### Task inputs
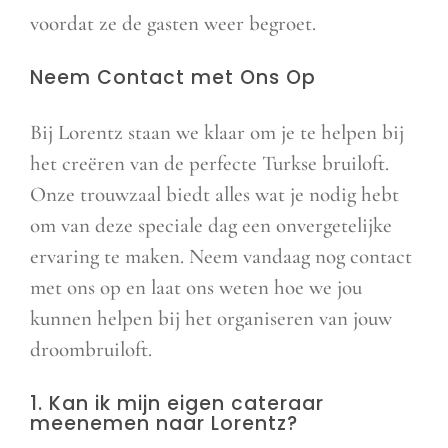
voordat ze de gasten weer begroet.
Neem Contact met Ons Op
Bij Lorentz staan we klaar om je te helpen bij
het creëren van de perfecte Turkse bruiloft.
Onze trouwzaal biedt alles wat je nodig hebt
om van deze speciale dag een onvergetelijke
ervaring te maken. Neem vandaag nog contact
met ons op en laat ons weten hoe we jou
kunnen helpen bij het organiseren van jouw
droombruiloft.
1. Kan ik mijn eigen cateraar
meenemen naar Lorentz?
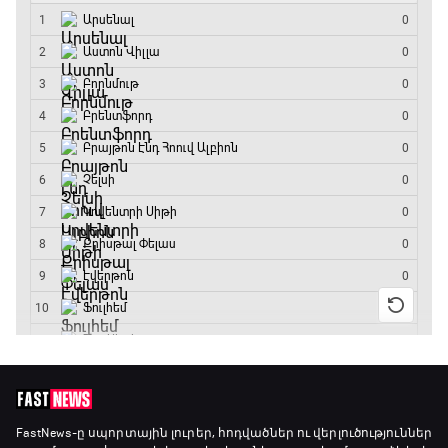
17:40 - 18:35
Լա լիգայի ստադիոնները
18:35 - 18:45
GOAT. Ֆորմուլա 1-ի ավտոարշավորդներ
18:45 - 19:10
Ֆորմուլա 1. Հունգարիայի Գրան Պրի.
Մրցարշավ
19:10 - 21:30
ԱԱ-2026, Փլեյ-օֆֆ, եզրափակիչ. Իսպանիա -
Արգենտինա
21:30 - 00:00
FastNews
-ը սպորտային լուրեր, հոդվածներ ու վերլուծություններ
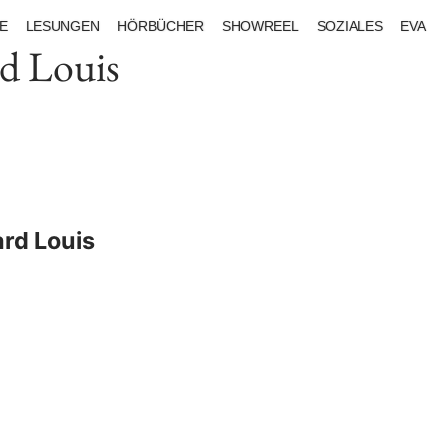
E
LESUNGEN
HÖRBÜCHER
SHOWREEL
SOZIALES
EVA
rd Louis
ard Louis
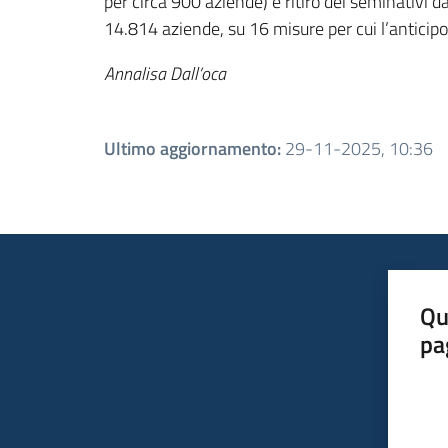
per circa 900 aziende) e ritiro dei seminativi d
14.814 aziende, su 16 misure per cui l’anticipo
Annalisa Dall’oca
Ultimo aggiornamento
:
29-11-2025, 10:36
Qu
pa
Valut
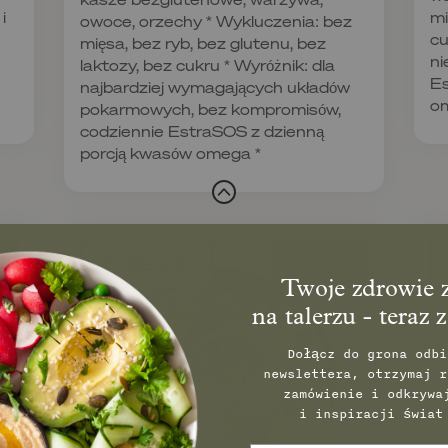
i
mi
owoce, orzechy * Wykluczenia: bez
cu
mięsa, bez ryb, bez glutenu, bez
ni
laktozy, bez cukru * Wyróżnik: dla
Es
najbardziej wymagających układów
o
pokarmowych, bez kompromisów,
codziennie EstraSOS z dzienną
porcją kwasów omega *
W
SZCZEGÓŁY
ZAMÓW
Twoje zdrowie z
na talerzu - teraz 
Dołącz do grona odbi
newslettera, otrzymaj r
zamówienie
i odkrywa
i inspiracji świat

### Task instructions
Can you quote every line of text from the records above word for word, leaving the pictures out of your answer?

### Solution for this problem
voordat ze de gasten weer begroet.
Neem Contact met Ons Op
Bij Lorentz staan we klaar om je te helpen bij
het creëren van de perfecte Turkse bruiloft.
Onze trouwzaal biedt alles wat je nodig hebt
om van deze speciale dag een onvergetelijke
ervaring te maken. Neem vandaag nog contact
met ons op en laat ons weten hoe we jou
kunnen helpen bij het organiseren van jouw
droombruiloft.
1. Kan ik mijn eigen cateraar
meenemen naar Lorentz?
17:40 - 18:35
Լա լիգայի ստադիոնները
18:35 - 18:45
GOAT. Ֆորմուլա 1-ի ավտոարշավորդներ
18:45 - 19:10
Ֆորմուլա 1. Հունգարիայի Գրան Պրի.
Մրցարշավ
19:10 - 21:30
ԱԱ-2026, Փլեյ-օֆֆ, եզրափակիչ. Իսպանիա -
Արգենտինա
21:30 - 00:00
FastNews
-ը սպորտային լուրեր, հոդվածներ ու վերլուծություններ
E
LESUNGEN
HÖRBÜCHER
SHOWREEL
SOZIALES
EVA
rd Louis
ard Louis
per circa 900 aziende) e ritiro dei seminativi d
14.814 aziende, su 16 misure per cui l’anticipo
Annalisa Dall’oca
Ultimo aggiornamento
:
29-11-2025, 10:36
Qu
pa
Valut
i
mi
owoce, orzechy * Wykluczenia: bez
cu
mięsa, bez ryb, bez glutenu, bez
ni
laktozy, bez cukru * Wyróżnik: dla
Es
najbardziej wymagających układów
o
pokarmowych, bez kompromisów,
codziennie EstraSOS z dzienną
porcją kwasów omega *
W
SZCZEGÓŁY
ZAMÓW
Twoje zdrowie z
na talerzu - teraz 
Dołącz do grona odbi
newslettera, otrzymaj r
zamówienie
i odkrywa
i inspiracji świat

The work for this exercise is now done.